鍼灸院を開業した訳

鍼灸院を開業する前は家族で薬局を経営していました。

しかし、行き過ぎた規制緩和による厳しい時代。今までの経営が
通用しないのは明らかでした。

初めは、より系統立てた東洋医学の知識を得て、漢方薬の販売
に役立てればいいかと考えていましたが、二兎を追うものは一兎
も得ず。

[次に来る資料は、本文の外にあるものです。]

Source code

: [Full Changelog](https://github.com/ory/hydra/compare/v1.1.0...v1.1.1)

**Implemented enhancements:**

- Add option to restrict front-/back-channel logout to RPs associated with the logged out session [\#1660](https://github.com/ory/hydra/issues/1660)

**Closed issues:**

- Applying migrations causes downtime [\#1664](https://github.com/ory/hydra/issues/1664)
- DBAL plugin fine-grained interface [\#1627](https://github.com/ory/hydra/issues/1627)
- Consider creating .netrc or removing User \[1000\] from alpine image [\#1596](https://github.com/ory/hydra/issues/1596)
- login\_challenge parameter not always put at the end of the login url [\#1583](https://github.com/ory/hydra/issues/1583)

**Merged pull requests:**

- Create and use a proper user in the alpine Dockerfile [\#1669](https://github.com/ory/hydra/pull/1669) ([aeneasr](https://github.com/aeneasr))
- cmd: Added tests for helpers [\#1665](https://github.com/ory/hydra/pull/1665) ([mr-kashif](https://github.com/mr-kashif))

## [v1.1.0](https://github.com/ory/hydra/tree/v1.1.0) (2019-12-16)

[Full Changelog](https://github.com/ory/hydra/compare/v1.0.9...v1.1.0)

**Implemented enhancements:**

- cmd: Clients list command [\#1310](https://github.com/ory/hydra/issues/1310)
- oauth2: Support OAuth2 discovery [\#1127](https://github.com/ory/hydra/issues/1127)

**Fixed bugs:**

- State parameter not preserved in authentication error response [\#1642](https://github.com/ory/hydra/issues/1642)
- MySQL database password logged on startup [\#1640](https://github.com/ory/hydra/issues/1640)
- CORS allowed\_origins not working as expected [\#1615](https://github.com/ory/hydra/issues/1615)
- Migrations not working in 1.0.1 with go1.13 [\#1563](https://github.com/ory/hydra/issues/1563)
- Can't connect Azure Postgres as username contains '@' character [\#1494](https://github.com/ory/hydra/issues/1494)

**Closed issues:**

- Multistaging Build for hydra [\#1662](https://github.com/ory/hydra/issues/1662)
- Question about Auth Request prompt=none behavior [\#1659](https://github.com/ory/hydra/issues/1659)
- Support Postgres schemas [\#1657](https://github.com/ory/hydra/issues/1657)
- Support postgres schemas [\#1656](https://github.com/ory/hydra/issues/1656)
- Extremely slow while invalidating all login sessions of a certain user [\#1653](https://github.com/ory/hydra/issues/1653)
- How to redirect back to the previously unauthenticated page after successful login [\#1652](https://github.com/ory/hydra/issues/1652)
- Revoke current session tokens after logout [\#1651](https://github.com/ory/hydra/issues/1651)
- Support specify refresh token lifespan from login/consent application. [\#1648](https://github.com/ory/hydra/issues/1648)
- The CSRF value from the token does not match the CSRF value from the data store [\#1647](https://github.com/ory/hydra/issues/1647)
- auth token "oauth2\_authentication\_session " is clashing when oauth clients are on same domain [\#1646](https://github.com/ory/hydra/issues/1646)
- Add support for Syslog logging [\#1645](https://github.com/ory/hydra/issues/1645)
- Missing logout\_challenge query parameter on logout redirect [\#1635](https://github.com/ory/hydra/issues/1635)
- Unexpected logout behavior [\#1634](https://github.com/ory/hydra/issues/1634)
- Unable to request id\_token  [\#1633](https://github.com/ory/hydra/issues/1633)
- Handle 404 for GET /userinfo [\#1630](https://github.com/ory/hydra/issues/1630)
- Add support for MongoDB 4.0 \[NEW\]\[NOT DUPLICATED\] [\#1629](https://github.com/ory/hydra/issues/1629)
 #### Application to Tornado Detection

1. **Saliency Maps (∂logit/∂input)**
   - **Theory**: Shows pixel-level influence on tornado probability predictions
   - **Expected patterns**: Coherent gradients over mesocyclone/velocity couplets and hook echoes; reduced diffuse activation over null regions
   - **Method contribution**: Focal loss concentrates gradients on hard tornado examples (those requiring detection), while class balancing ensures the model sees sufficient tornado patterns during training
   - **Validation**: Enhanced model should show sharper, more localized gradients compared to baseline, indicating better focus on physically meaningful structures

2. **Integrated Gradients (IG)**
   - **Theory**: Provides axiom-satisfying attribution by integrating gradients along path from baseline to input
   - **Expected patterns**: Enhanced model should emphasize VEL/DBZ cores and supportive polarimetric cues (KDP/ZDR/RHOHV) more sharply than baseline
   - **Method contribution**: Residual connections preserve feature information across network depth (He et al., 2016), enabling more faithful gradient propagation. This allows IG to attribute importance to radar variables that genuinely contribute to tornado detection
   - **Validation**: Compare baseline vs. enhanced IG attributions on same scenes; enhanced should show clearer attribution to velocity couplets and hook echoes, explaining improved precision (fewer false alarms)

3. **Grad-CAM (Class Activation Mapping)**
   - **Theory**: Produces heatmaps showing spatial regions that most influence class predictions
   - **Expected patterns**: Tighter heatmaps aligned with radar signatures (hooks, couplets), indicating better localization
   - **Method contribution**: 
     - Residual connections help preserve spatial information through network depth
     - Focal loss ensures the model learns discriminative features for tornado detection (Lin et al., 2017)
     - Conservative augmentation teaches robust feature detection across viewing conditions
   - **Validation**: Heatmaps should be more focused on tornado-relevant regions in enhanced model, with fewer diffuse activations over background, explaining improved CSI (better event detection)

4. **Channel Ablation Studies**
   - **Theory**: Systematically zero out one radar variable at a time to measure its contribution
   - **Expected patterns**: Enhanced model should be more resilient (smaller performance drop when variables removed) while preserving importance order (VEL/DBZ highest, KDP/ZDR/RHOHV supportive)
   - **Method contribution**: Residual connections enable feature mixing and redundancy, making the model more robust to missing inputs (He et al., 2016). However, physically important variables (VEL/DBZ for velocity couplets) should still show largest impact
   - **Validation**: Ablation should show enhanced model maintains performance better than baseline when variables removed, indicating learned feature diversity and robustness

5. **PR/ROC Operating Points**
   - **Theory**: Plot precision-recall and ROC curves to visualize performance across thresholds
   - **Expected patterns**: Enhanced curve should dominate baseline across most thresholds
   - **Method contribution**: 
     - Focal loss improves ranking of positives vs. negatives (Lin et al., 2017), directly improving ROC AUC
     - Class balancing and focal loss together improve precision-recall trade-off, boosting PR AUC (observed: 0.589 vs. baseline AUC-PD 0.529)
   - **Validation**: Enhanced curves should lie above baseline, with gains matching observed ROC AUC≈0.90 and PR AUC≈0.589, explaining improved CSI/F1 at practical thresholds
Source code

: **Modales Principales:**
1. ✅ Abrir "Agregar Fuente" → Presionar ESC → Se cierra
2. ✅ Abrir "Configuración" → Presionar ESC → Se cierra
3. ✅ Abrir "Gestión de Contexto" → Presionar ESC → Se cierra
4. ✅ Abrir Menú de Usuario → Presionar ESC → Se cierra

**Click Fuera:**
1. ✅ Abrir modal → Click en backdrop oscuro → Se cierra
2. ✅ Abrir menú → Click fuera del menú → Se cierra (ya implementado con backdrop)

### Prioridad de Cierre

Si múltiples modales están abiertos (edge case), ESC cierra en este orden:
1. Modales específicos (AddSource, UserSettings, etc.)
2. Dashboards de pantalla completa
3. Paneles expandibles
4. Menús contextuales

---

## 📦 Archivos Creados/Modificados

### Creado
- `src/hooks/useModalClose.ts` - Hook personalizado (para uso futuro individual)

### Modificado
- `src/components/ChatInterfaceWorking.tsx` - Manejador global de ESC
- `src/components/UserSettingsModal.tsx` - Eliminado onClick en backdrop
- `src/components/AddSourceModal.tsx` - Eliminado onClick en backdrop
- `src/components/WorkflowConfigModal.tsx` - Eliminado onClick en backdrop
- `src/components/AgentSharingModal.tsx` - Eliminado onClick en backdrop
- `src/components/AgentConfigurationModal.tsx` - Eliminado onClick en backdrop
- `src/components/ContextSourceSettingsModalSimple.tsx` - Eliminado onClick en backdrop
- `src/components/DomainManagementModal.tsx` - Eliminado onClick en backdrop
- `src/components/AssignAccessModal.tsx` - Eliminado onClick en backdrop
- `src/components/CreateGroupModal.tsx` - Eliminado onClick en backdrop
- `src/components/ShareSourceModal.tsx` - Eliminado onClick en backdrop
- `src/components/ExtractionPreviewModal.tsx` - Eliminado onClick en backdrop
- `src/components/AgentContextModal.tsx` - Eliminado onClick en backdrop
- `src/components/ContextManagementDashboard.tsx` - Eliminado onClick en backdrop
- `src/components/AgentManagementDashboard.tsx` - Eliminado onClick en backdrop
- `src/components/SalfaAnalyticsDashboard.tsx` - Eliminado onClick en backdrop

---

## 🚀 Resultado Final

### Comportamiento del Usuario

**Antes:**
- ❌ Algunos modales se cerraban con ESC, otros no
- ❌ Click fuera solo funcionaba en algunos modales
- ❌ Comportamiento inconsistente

どうせやるなら鍼灸専門で開業したほうがこの先、厳しい
時代を乗り切れるのでは!と考えたのが主な動機です。

開業後まもなく印象に残る出来事がありました。

近所の高齢の女性が人に脇を抱えられ、今にも転倒しそうな状態です。

話を聞いてみると突然大きな声で怒鳴られたのが原因。足に力が入らず、
歩行困難。病院で診察しても特に異常はない。

感情の変化が身体に影響する場合も多いので、学校で学んだ治療法を
試しました。

すると、治療後に何とか一人で歩けるようになり、何度も「先生に
助けられました」と開業したての私に頭を下げて、とても感謝され
ました。

「鍼灸はこんなにも効果があるんだ」と鍼灸治療の良さを再認識。

開業直後でとても不安な時期でしたが、自分の治療に自信が持てる一件
でした。

その後、昨年まで必ず週1回来院して頂きましたが、現在は一人暮らし
を心配した親族の自宅に身を寄せていらっしゃいます。

いつまでも長生きされることを願ってやみません。

こうした経験ができるのも鍼灸院を開業したお蔭だと感謝しています。